Abstract

Electromagnetic Waves at terahertz (THz) frequencies are indispensable not only for the basic research but also a variety of applications such as environmental sensing, imaging, molecular identification, drag and explosive detection, pharmaceutical screening, biological and medical use, ultrafast communications, etc. However, such applications at THz frequencies have been far from reality for a long time because a sharp gap in the frequency-power diagram centered around 1 THz, known as the “Terahertz gap”, could not be overcome in the history of electromagnetic wave generation.

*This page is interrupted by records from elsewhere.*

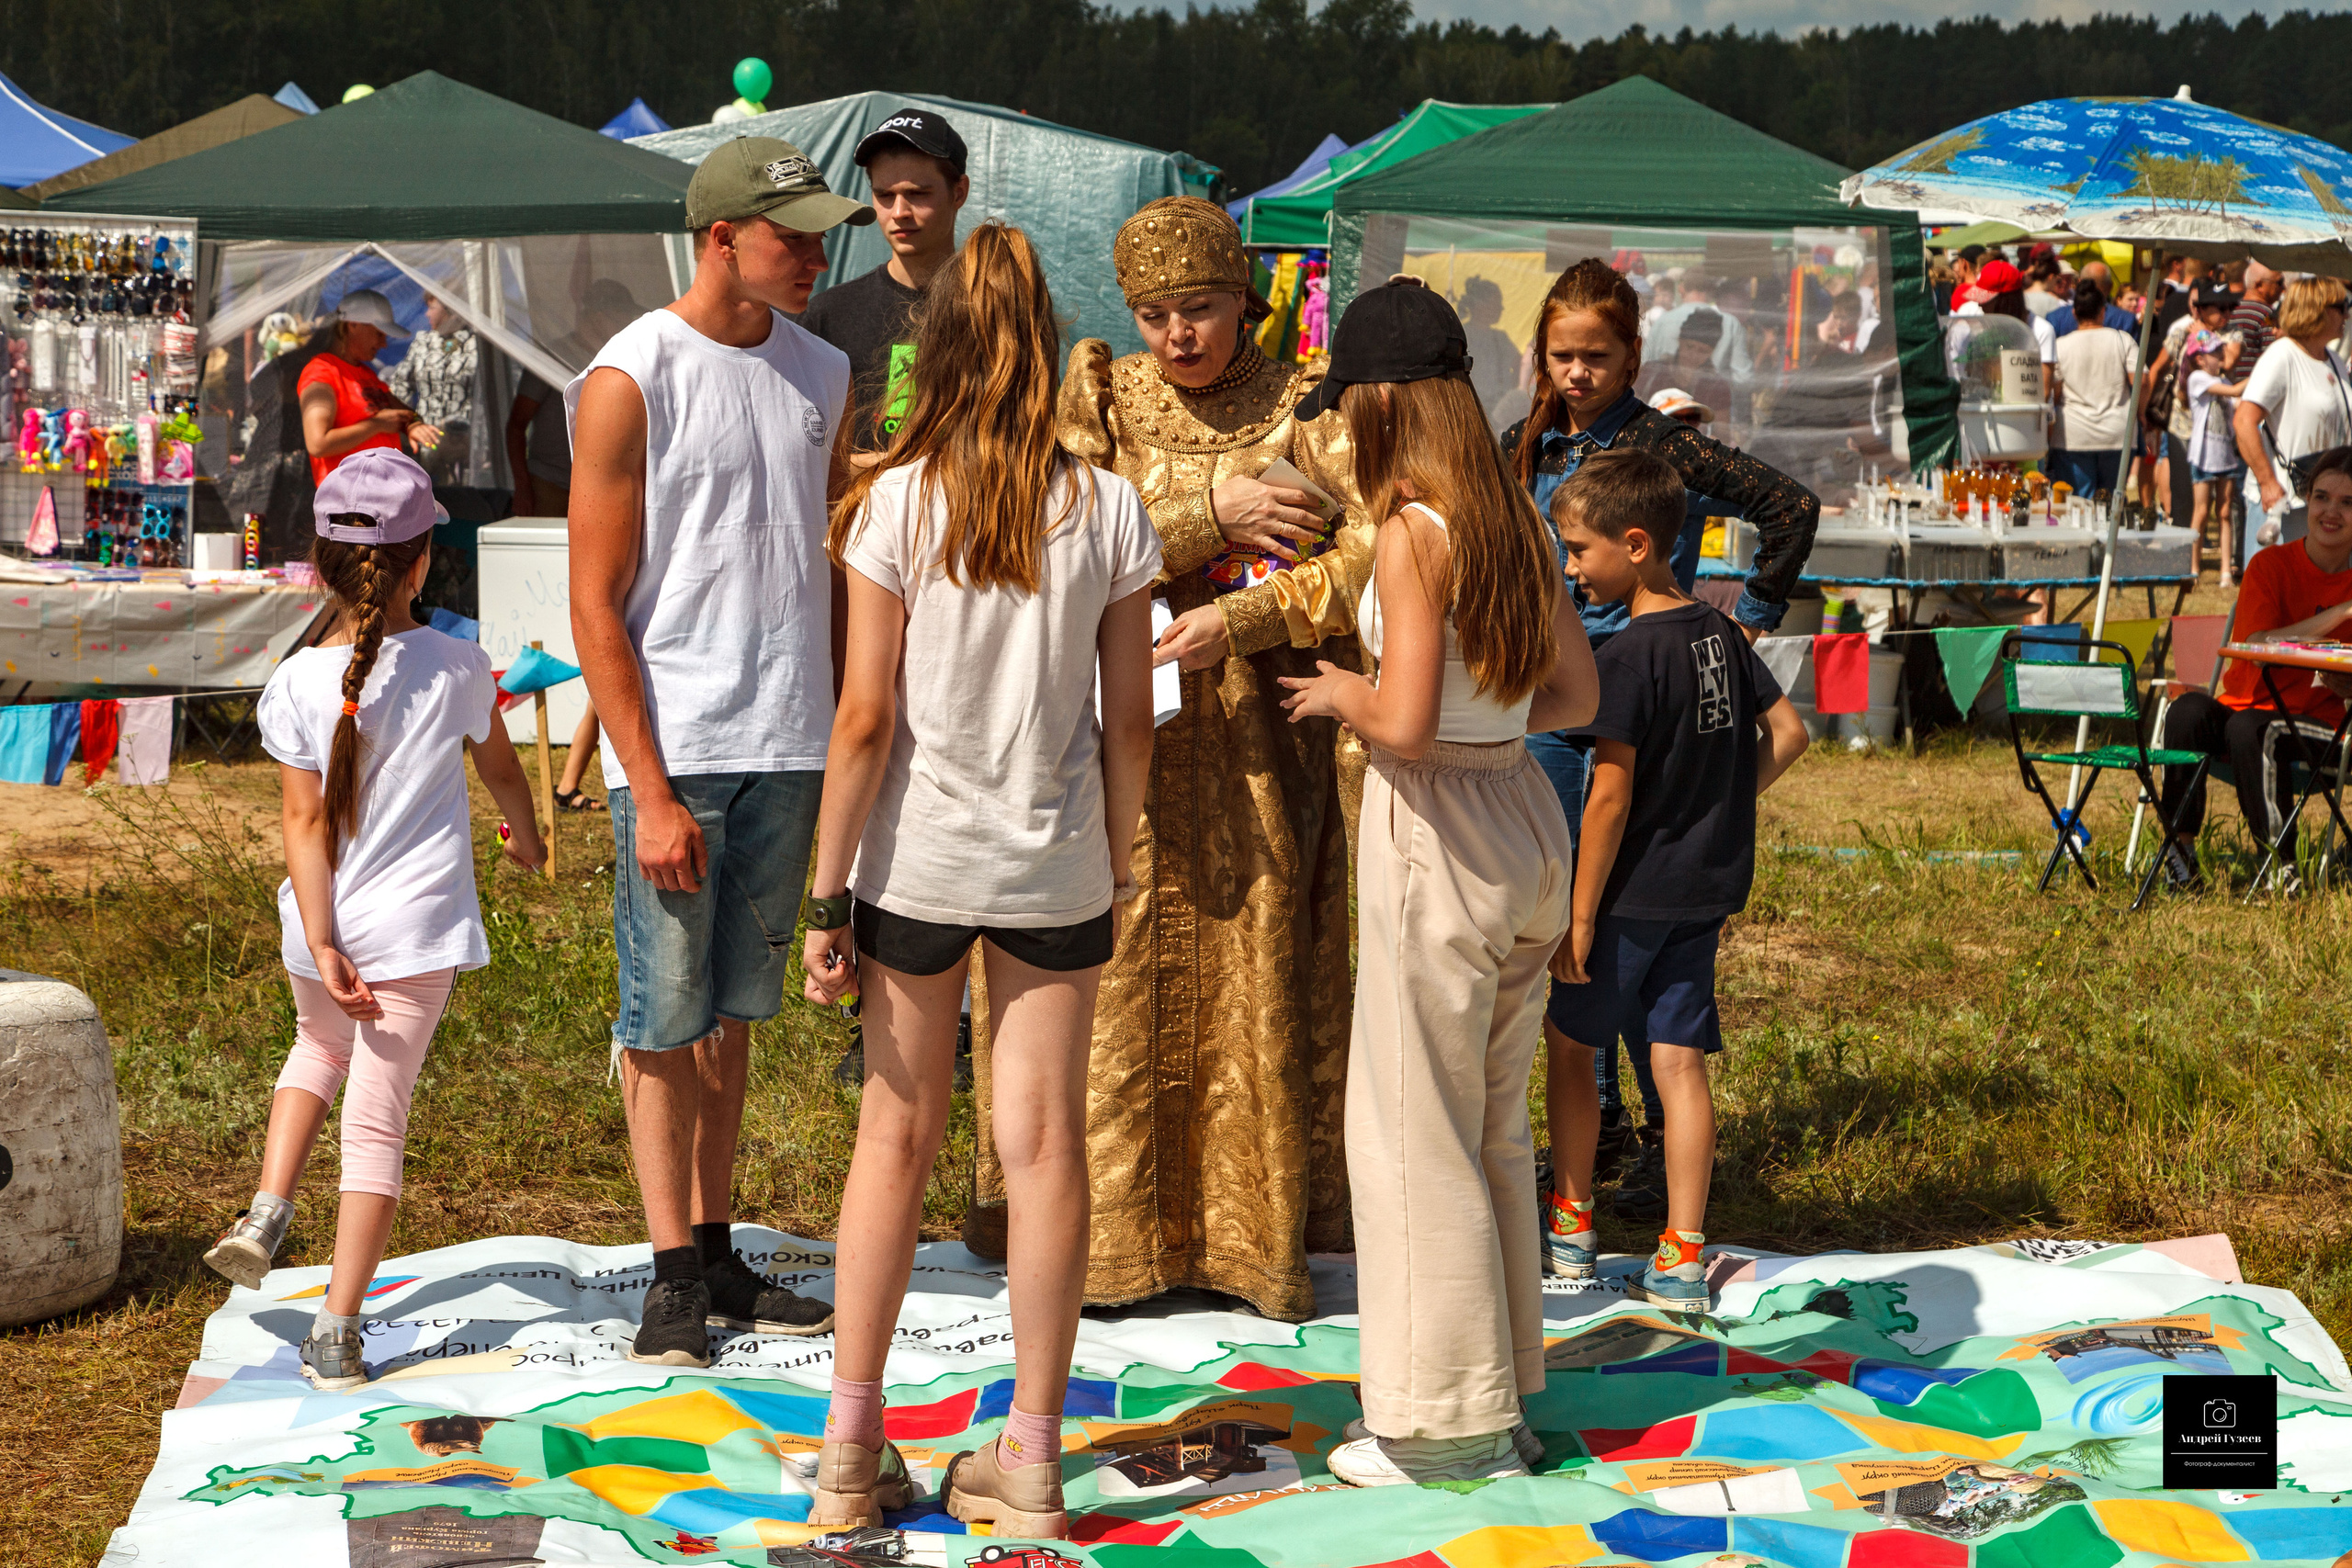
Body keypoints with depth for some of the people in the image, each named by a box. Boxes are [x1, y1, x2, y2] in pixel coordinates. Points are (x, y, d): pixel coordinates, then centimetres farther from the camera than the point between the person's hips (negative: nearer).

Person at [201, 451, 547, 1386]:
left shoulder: (297, 684, -7)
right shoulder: (455, 666, -6)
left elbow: (306, 826, -10)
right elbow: (499, 768, 11)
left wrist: (323, 946, -9)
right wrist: (527, 839, 31)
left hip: (321, 931, 2)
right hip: (417, 927, -2)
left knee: (320, 1048, 32)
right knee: (377, 1116, 0)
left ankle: (267, 1212, 16)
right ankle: (336, 1334, -1)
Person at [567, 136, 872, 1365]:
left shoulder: (818, 374, 10)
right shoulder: (631, 379, -9)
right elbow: (595, 606, -10)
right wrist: (650, 793, -15)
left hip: (787, 749, 5)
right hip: (675, 750, -5)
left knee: (733, 1012, 12)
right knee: (666, 1019, 0)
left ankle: (716, 1252, 19)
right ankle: (675, 1273, 7)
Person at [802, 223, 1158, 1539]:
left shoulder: (895, 503, -9)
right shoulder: (1109, 510, -4)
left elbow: (865, 720, -10)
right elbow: (1131, 719, 0)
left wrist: (829, 896, -3)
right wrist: (1117, 856, 14)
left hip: (917, 859, -1)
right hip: (1056, 863, 1)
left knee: (898, 1134, 10)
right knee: (1045, 1140, 6)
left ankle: (852, 1453, 15)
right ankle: (1032, 1459, 13)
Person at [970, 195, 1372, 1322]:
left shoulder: (1296, 409, 1)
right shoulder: (1099, 397, 7)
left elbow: (1377, 551, -11)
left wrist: (1236, 620, -19)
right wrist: (1207, 516, -14)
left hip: (1251, 739, -1)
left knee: (1256, 980, 1)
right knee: (1111, 976, 1)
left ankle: (1257, 1235, 11)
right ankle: (1102, 1231, 11)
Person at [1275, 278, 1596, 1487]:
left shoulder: (1414, 534, -16)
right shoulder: (1512, 521, 7)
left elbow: (1405, 722, -23)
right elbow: (1575, 695, 12)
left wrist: (1340, 695, -4)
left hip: (1439, 838, -8)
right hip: (1525, 820, 8)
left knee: (1415, 1131, 3)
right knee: (1493, 1125, 17)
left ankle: (1453, 1421, 9)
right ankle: (1497, 1389, 26)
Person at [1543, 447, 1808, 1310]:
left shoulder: (1628, 656, -18)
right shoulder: (1720, 632, 4)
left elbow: (1610, 797, -19)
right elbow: (1787, 733, 12)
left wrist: (1580, 918, -15)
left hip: (1635, 893, -6)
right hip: (1709, 885, 7)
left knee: (1570, 1039, 12)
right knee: (1680, 1063, 6)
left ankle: (1572, 1229, 21)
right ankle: (1681, 1261, 5)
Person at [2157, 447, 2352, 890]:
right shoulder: (2271, 565, 0)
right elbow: (2260, 647, -15)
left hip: (2316, 726, -1)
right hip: (2243, 703, 1)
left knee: (2250, 727, -35)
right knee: (2188, 709, -31)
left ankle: (2282, 860, -25)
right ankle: (2181, 847, -22)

In 2007, the discovery of the coherent and continuous electromagnetic waves in the THz region from a large mesa structure made of high-Tc superconductor Bi2Sr2CaCu2O8+d by Ozyuzer et al. [1] shed a dim light on the issue of the terahertz gap. Since then, much effort has been concentrated not only on the basic understanding of the mechanism of THz emission from ～10^3 intrinsic Josephson junctions existing in the mesa but also on the development of higher power and higher frequency THz generation. We have just recently succeeded in generating a maximum frequency of 2.4 THz [2] and the power of 50 microwatt/mesa, and in operating at liquid nitrogen temperature [3].

I will give a short history of IJJ T Hz emitter development [4,5], then, the present status [6,7] and the future perspectives of the IJJ emitter, especially in comparison with the similar semiconducting devices such as resonant-tunneling diodes (RTDs) and quantum cascade lasers (QCLs) etc.

References L. Ozyuzer et al., Science 318 (2007) 1291. T. Kashiwagi et al., Appl. Phys. Lett. 107 (2015) 082601. H. Minami et al., J. Phys.: Condens. Matter 28 (2016) 025701. U. Welp, K. Kadowaki and R. Kleiner, Nature Photon. 7 (2013) 702. T. Kashiwagi et al., Phys. Rev. Applied 4 (2015) 054018. K. Nakade et al., Scientific Reports 6 (2016) 23178. K. Delfanazari et al., IEEE Trans. Terahertz Sci. & Technol. 5 (2015) 505.